# start of Passage provided

IV Analysis and Decision regarding Mens Rea
[21] The maximum penalty for contravening ss. 163.1(3) is ten years imprisonment and the minimum penalty is incarceration for a period of one year. Subsection 163.1(3) creates a true criminal offence (R. v. Sault Ste. Marie, 1978 11 (SCC), [1978] 2 S.C.R. 1299 at pp. 1302-1303). The focus of the trial was whether the accused had the requisite mental state on August 5, 2010 (count 5) and January 30, 2011(count 6). Counsel for the Crown and defence agreed that ss. 163.1(3) has a mental component but disagreed on the nature of mental element and whether the accused had the requisite mental state.
[22] Subsection 163.1(3) prohibits the distribution of child pornography. There are two basic ways to commit the offence of distribution of child pornography. The first way occurs if a person “transmits, makes available … or exports child pornography”. The second way occurs if a person “possesses for the purpose of transmission, making available … or exportation any child pornography”. The actus reus is satisfied if the Crown proves beyond a reasonable doubt one of these alternate methods of distributing child pornography. The indictment in this case particularized the means of distribution: “makes[^1] available child pornography”.

# end of Passage provided

**Short exercise 1**: Translate this sentence from the passage on mens rea into French: "The maximum penalty for contravening ss. 163.1(3) is ten years imprisonment and the minimum penalty is incarceration for a period of one year."
This listing has no connection to the passage on mens rea.

# start of Material provided

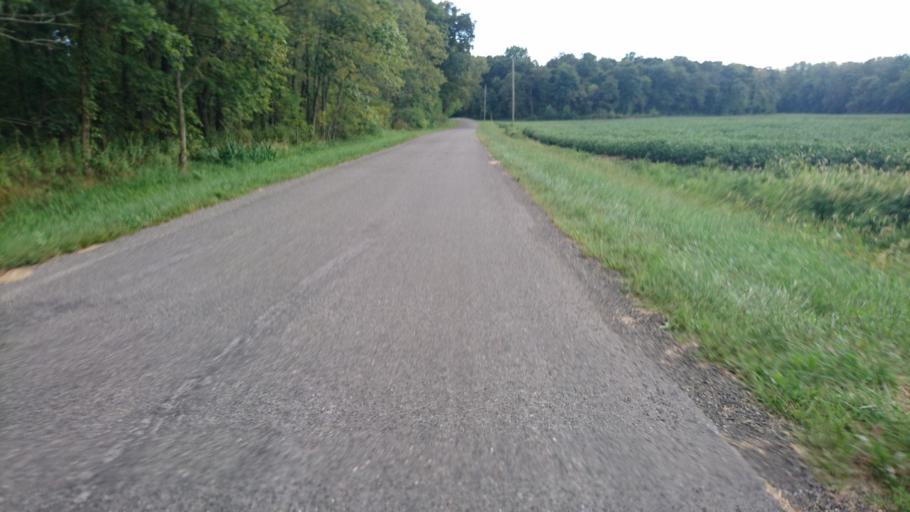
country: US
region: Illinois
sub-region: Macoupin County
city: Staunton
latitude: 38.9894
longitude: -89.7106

# end of Material provided
# start of Material provided

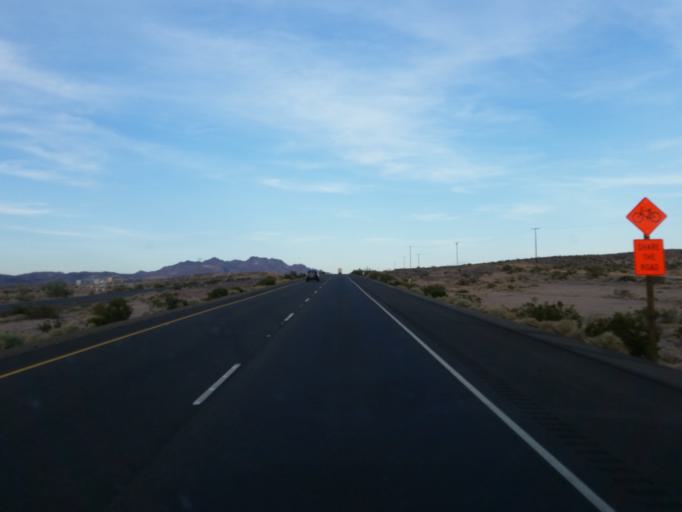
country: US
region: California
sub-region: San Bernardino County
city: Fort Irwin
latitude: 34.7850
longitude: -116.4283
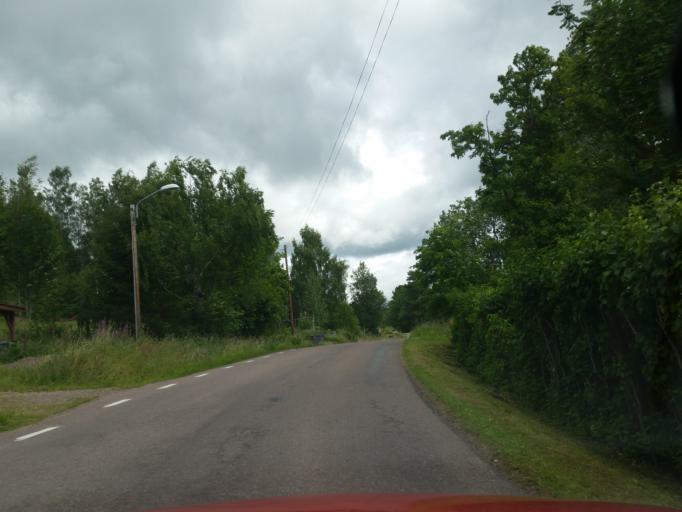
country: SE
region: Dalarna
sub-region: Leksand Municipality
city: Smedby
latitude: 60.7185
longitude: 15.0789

# end of Material provided

**Short exercise 2**: Extract each line of the listing that contains the string "region".

**Reply 1**: La peine maximale pour avoir contrevenu au paragraphe 163.1(3) est de dix ans d'emprisonnement et la peine minimale est une incarcération d'une durée d'un an.

**Reply 2**:
region: Illinois
sub-region: Macoupin County
region: California
sub-region: San Bernardino County
region: Dalarna
sub-region: Leksand Municipality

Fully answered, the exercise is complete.